Komisi Penyiaran Indonesia (KPI) menjatuhkan sanksi penghentian
sementara pada program sinetron Ganteng-Ganteng Serigala (GGS) yang
tayang di SCTV setiap pukul 19.30. Sinetron GGS ini harus dihentikan
sementara selama 3 (tiga) hari berturut-turut yaitu mulai tanggal 21,22,
dan 23 Oktober 2014.
Dalam siaran pers yang diterbitkan KPI
seperti dikutip merdeka.com, Sabtu (11/10) dijelaskan, sanksi tersebut
dijatuhkan oleh KPI, lantaran adanya pelanggaran Pedoman Perilaku
Penyiaran dan Standar Program Siaran (P3 & SPS) pada tayangan 16
Agustus 2014.
"Pada episode tersebut sinetron ini menayangkan
adegan seorang remaja perempuan melompat ke dalam api serta adegan
remaja laki-laki dan remaja perempuan yang mengenakan seragam sekolah
berpelukan di lingkungan sekolah. Padahal, adegan bermesraan dan
berpelukan dengan menggunakan seragam sekolah di lingkungan sekolah ini
sebelumnya ditemui di tanggal 30 Mei 2014," demikian isi siaran pers.
KPI
juga telah memberikan surat teguran kedua, karena adegan tersebut telah
melanggar Pedoman Perilaku Penyiaran Komisi Penyiaran Indonesia Tahun
2012 Pasal 14 dan Pasal 21 ayat (1) serta Standar Program Siaran Komisi
Penyiaran Indonesia Tahun 2012 Pasal 15 ayat (1), Pasal 16 ayat (2)

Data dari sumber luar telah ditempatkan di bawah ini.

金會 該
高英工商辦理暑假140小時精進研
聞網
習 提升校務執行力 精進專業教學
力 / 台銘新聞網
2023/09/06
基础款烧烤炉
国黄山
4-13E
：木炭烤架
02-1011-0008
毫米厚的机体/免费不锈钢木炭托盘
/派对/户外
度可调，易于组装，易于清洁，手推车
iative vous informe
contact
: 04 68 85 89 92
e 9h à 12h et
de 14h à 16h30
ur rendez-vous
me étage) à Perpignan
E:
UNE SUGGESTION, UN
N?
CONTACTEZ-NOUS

huruf b dan Pasal 37 ayat (4) huruf a. Namun pada tayangan GGS 16
Agustus 2014, adegan yang menjadi penyebab sinetron ini mendapatkan
teguran kedua justru muncul lagi.
"KPI Pusat juga menilai bahwa
inti cerita program sinetron GGS tidak mengandung nilai-nilai
pendidikan, ilmu pengetahuan dan budi pekerti. Selain itu tampilan yang
muncul di sinetron ini tidak sesuai dengan perkembangan psikologis
remaja serta bertentangan dengan etika yang ada di lingkungan pendidikan
sebagaimana yang diatur dalam Pasal 6 ayat (2) huruf b dan Pasal 37
ayat (1) dan (2) SPS," lanjut isi siaran pers tersebut.
Dikarenakan
sinetron GGS ini telah mendapat sanksi administratif sebanyak 2 (dua)

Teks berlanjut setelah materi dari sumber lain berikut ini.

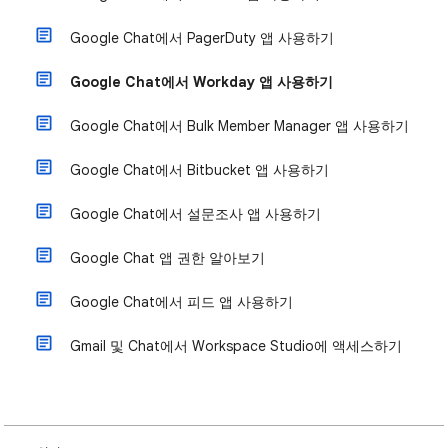
Google Chat에서 PagerDuty 앱 사용하기
Google Chat에서 Workday 앱 사용하기
Google Chat에서 Bulk Member Manager 앱 사용하기
Google Chat에서 Bitbucket 앱 사용하기
Google Chat에서 설문조사 앱 사용하기
Google Chat 앱 권한 알아보기
Google Chat에서 피드 앱 사용하기
Gmail 및 Chat에서 Workspace Studio에 액세스하기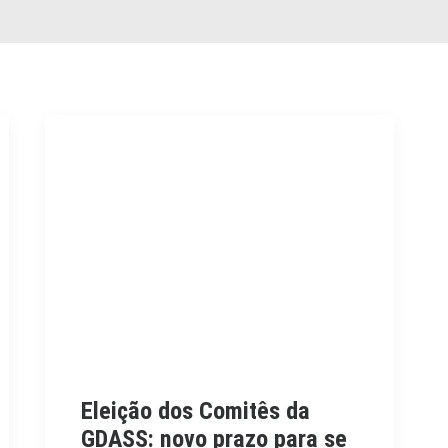
Eleição dos Comitês da
GDASS: novo prazo para se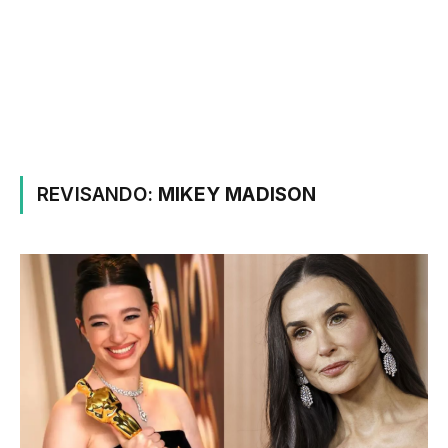
REVISANDO:
MIKEY MADISON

kali, yakni pada 20 Mei 2014 dan 16 Juni 2014, maka pelanggaran yang
timbul selanjutnya mengakibatkan sinetron ini harus dihentikan
sementara.
Rapat Pleno KPI juga memutuskan bahwa pihak SCTV juga
dilarang menyiarkan program dengan format sejenis pada waktu siar yang
sama sesuai dengan pasal 80 ayat (2) SPS. Selain itu, SCTV berkewajiban
memperbaiki keseluruhan alur cerita program sinetron Ganteng Ganteng
Serigala yang sesuai dengan tujuan, arah dan fungsi dari penyiaran
sesuai dengan Pasal 2, Pasal 3 dan Pasal 4 SPS.